The only guards on the board are Tyler, Vince, Wally, and Xia, and among them only Xia is innocent, so there is exactly 1 innocent guard. The only pilots are Keith, Logan, and Martin, with Keith and Logan already criminal, so the clue means there must also be exactly 1 innocent pilot. Since Martin is the only pilot whose status was still open, he has to be that one innocent pilot. Therefore, we can determine that C3 is INNOCENT.

Gabe is at A2, so the people to his right are B2 Helen, C2 Isaac, and D2 Joyce. Martin’s clue says Helen is one of two or more criminals to the right of Gabe, which means Helen herself must be among those criminals. Therefore, we can determine that B2 is CRIMINAL.

Gabe is at A2, so the people to his right in row 2 are B2, C2, and D2. Martin says Helen is one of two or more criminals to the right of Gabe, so among B2, C2, and D2 there must be at least two criminals, and Helen at B2 is one of them. Helen also says that all criminals in row 2 are connected. Since B2 is already a criminal, any other criminal to the right of Gabe must stay connected to B2 in that same row, so the next space C2 has to be criminal. Therefore, we can determine that C2 is CRIMINAL.

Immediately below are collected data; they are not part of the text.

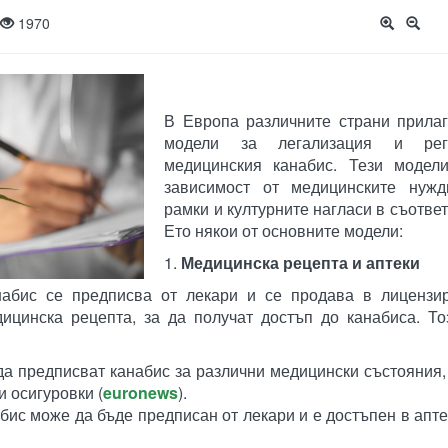
1970
В Европа различните страни прилаг
модели за легализация и рег
медицинския канабис. Тези модел
зависимост от медицинските нужд
рамки и културните нагласи в съответ
Ето някои от основните модели:
1.
Медицинска рецепта и аптеки
набис се предписва от лекари и се продава в лицензир
ицинска рецепта, за да получат достъп до канабиса. То
 да предписват канабис за различни медицински състояния,
 осигуровки​ (
euronews
)​.
бис може да бъде предписан от лекари и е достъпен в аптек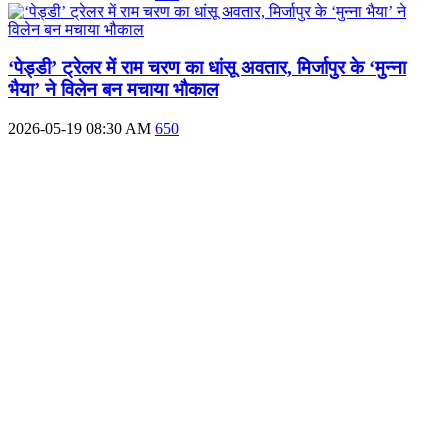
‘पेड्डी’ ट्रेलर में राम चरण का धांसू अवतार, मिर्जापुर के ‘मुन्ना
भैया’ ने विलेन बन मचाया भौकाल
2026-05-19 08:30 AM
650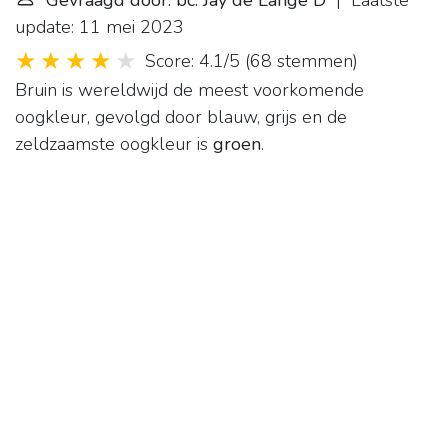
Gevraagd door: bc. Jay de Lange D
| Laatste
update: 11 mei 2023
Score: 4.1/5
(
68 stemmen
)
Bruin is wereldwijd de meest voorkomende
oogkleur, gevolgd door blauw, grijs en de
zeldzaamste oogkleur is
groen
.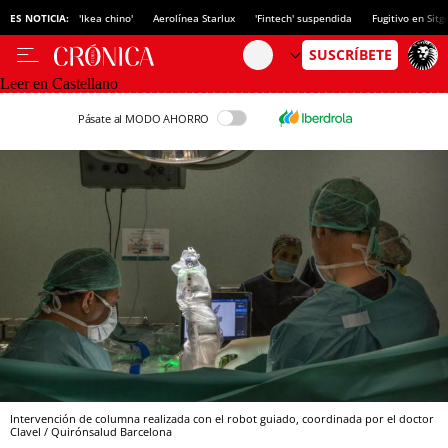
ES NOTICIA:
'Ikea chino'
Aerolínea Starlux
'Fintech' suspendida
Fugitivo en Sitg
Leer en Castellano
Pásate al MODO AHORRO
Intervención de columna realizada con el robot guiado, coordinada por el doctor
Clavel / Quirónsalud Barcelona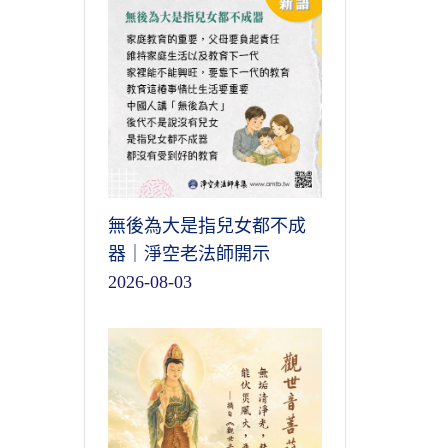
無後為大是指兒女都不成
器｜淨空老法師開示
2026-08-03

Column B contains Brian at B1, Helen at B2, Logan at B3, Paula at B4, and Vince at B5. We already know that Helen, Logan, Paula, and Vince are all criminals, and Isaac’s clue says there is only one innocent in that whole column. Since those four cannot be the innocent one, the only person in column B who can be innocent is Brian at B1. Therefore, we can determine that B1 is INNOCENT.

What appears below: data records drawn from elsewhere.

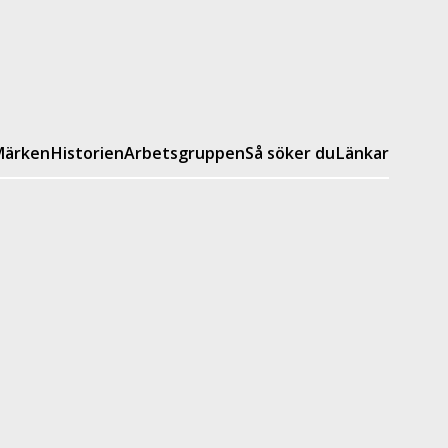
ärken
Historien
Arbetsgruppen
Så söker du
Länkar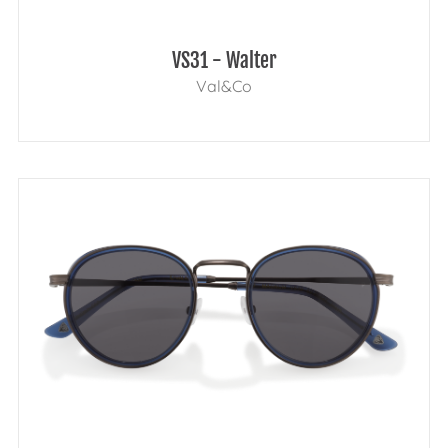
VS31 - Walter
Val&Co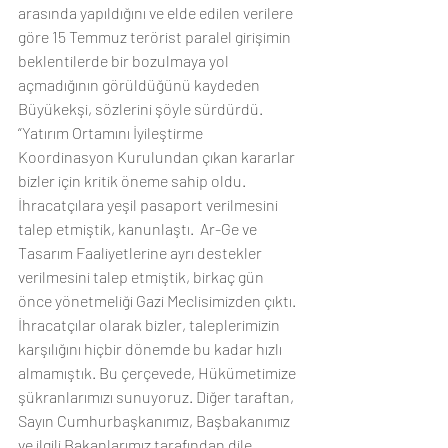
arasında yapıldığını ve elde edilen verilere 
göre 15 Temmuz terörist paralel girişimin 
beklentilerde bir bozulmaya yol 
açmadığının görüldüğünü kaydeden 
Büyükekşi, sözlerini şöyle sürdürdü. 
“Yatırım Ortamını İyileştirme 
Koordinasyon Kurulundan çıkan kararlar 
bizler için kritik öneme sahip oldu. 
İhracatçılara yeşil pasaport verilmesini 
talep etmiştik, kanunlaştı.  Ar-Ge ve 
Tasarım Faaliyetlerine ayrı destekler 
verilmesini talep etmiştik, birkaç gün 
önce yönetmeliği Gazi Meclisimizden çıktı. 
İhracatçılar olarak bizler, taleplerimizin 
karşılığını hiçbir dönemde bu kadar hızlı 
almamıştık. Bu çerçevede, Hükümetimize 
şükranlarımızı sunuyoruz. Diğer taraftan, 
Sayın Cumhurbaşkanımız, Başbakanımız 
ve ilgili Bakanlarımız tarafından dile 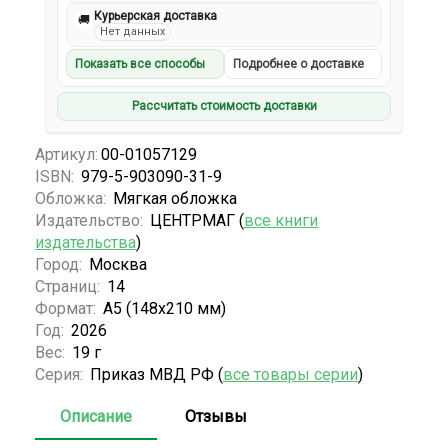
Курьерская доставка
🚚
Нет данных
Показать все способы
Подробнее о доставке
Рассчитать стоимость доставки
Артикул:
00-01057129
ISBN:
979-5-903090-31-9
Обложка:
Мягкая обложка
Издательство:
ЦЕНТРМАГ (
все книги
издательства
)
Город:
Москва
Страниц:
14
Формат:
А5 (148x210 мм)
Год:
2026
Вес:
19 г
Серия:
Приказ МВД РФ (
все товары серии
)
Описание
Отзывы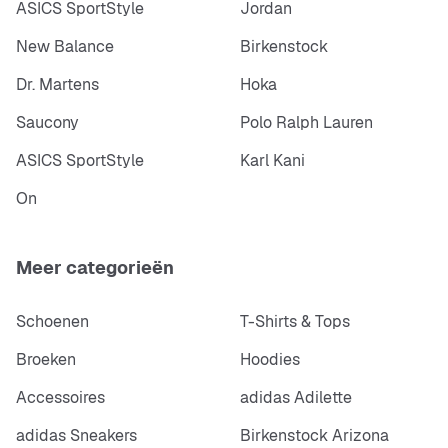
ASICS SportStyle
Jordan
New Balance
Birkenstock
Dr. Martens
Hoka
Saucony
Polo Ralph Lauren
ASICS SportStyle
Karl Kani
On
Meer categorieën
Schoenen
T-Shirts & Tops
Broeken
Hoodies
Accessoires
adidas Adilette
adidas Sneakers
Birkenstock Arizona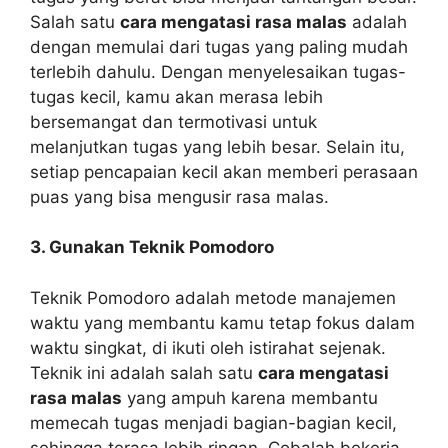
Salah satu
cara mengatasi rasa malas
adalah
dengan memulai dari tugas yang paling mudah
terlebih dahulu. Dengan menyelesaikan tugas-
tugas kecil, kamu akan merasa lebih
bersemangat dan termotivasi untuk
melanjutkan tugas yang lebih besar. Selain itu,
setiap pencapaian kecil akan memberi perasaan
puas yang bisa mengusir rasa malas.
3. Gunakan Teknik Pomodoro
Teknik Pomodoro adalah metode manajemen
waktu yang membantu kamu tetap fokus dalam
waktu singkat, di ikuti oleh istirahat sejenak.
Teknik ini adalah salah satu
cara mengatasi
rasa malas
yang ampuh karena membantu
memecah tugas menjadi bagian-bagian kecil,
sehingga terasa lebih ringan. Cobalah bekerja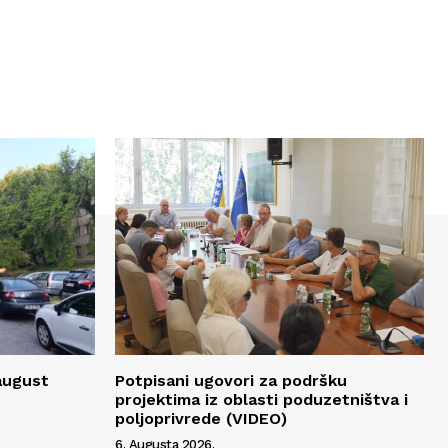
 august
Potpisani ugovori za podršku
projektima iz oblasti poduzetništva i
poljoprivrede (VIDEO)
6. Augusta 2026.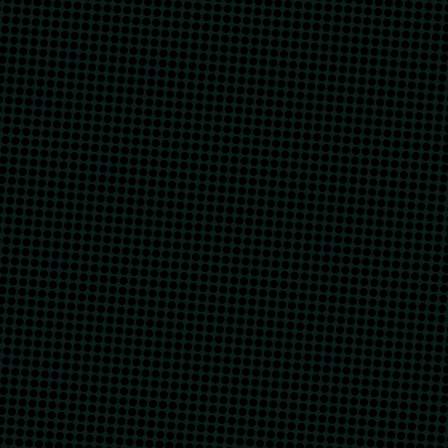
انتقل إلى المحتوى الرئيسي
أقسام
محطات
وسائط
الأرشيف
براكين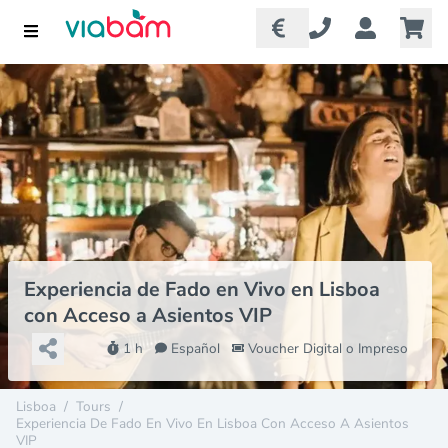
Experiencia de Fado en Vivo en Lisboa
con Acceso a Asientos VIP
1 h
Español
Voucher Digital o Impreso
Lisboa
/
Tours
/
Experiencia De Fado En Vivo En Lisboa Con Acceso A Asientos
VIP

Helen is at B2, and her neighbors are A1, B1, C1, A2, C2, A3, B3, and C3. Brian says Keith is one of Helen's 6 criminal neighbors, so exactly 6 of those 8 neighbors must be criminals. We already know that A2, C2, A3, B3, and C3 are criminals, while A1 and B1 are innocents, so the only way for Helen to have 6 criminal neighbors is for C1 to be criminal as well. Therefore, we can determine that C1 is CRIMINAL.

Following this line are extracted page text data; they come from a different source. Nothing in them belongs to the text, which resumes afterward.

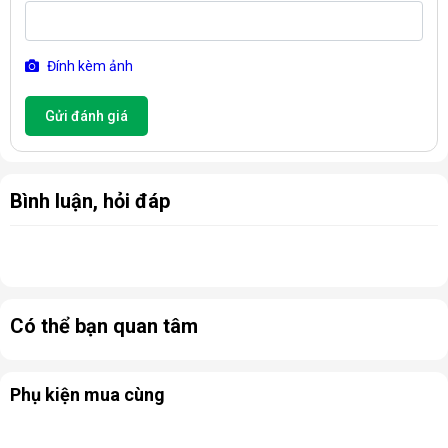
Đính kèm ảnh
Gửi đánh giá
Bình luận, hỏi đáp
Có thể bạn quan tâm
Phụ kiện mua cùng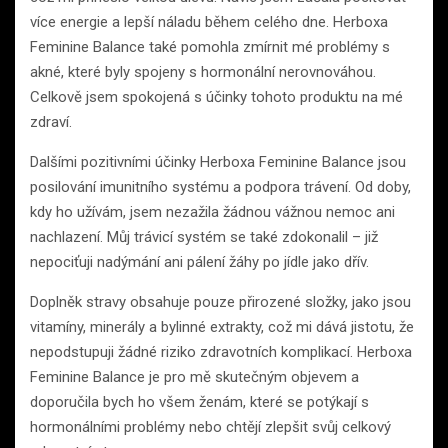
více energie a lepší náladu během celého dne. Herboxa
Feminine Balance také pomohla zmírnit mé problémy s
akné, které byly spojeny s hormonální nerovnováhou.
Celkově jsem spokojená s účinky tohoto produktu na mé
zdraví.
Dalšími pozitivními účinky Herboxa Feminine Balance jsou
posilování imunitního systému a podpora trávení. Od doby,
kdy ho užívám, jsem nezažila žádnou vážnou nemoc ani
nachlazení. Můj trávicí systém se také zdokonalil – již
nepociťuji nadýmání ani pálení žáhy po jídle jako dřív.
Doplněk stravy obsahuje pouze přirozené složky, jako jsou
vitamíny, minerály a bylinné extrakty, což mi dává jistotu, že
nepodstupuji žádné riziko zdravotních komplikací. Herboxa
Feminine Balance je pro mě skutečným objevem a
doporučila bych ho všem ženám, které se potýkají s
hormonálními problémy nebo chtějí zlepšit svůj celkový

To the right of Aaron in row 1 are Brian, Carol, and Flora. We already know Brian is innocent and Carol is criminal, so among those three people the counts are currently one innocent, one criminal, and Flora unknown. For there to be more criminals than innocents there, Flora must be criminal, because if Flora were innocent the totals would be two innocents and one criminal instead. Therefore, we can determine that D1 is CRIMINAL.

Tyler’s clue says there are exactly 2 criminals in row 4, and only 1 of them is his neighbor. Tyler at A5 neighbors A4, B4, and B5, so among the row 4 people he touches only A4 and B4. Since A4 is already innocent, the one row 4 criminal who is Tyler’s neighbor must be B4, Paula, which means the other row 4 criminal is either C4 or D4. That leaves at most one innocent in the pair C4 and D4. Nicole at D3 neighbors C2, D2, C3, C4, D4, C5, and D5. Among those, C2, C3, and C5 are criminal, D5 is innocent, and from the row 4 result at most one of C4 and D4 can be innocent. So if Joyce at D2 were innocent, Nicole would have at least two innocent neighbors, D2 and D5, and possibly more, which cannot fit Flora’s clue that Nicole has only one innocent neighbor. Therefore, we can determine that D2, Joyce, is CRIMINAL.

Vince is at B5, so his neighbors are A4, B4, C4, A5, C5, and no one else. In row 4, Olivia at A4 is already known to be innocent, and the clue says both innocents in row 4 are Vince's neighbors. That means the other innocent in row 4 must also be one of Vince's neighbors, so it has to be C4 Ruby, because D4 Sarah is not next to Vince at all. Therefore, we can determine that D4 is CRIMINAL and C4 is INNOCENT.

Sarah’s clue says the whole board contains exactly 15 criminals. Counting the people already known, there are currently 14 confirmed criminals. Since D3, Nicole, is the only person still unknown, she must be the 15th criminal. Therefore, we can determine that D3 is CRIMINAL.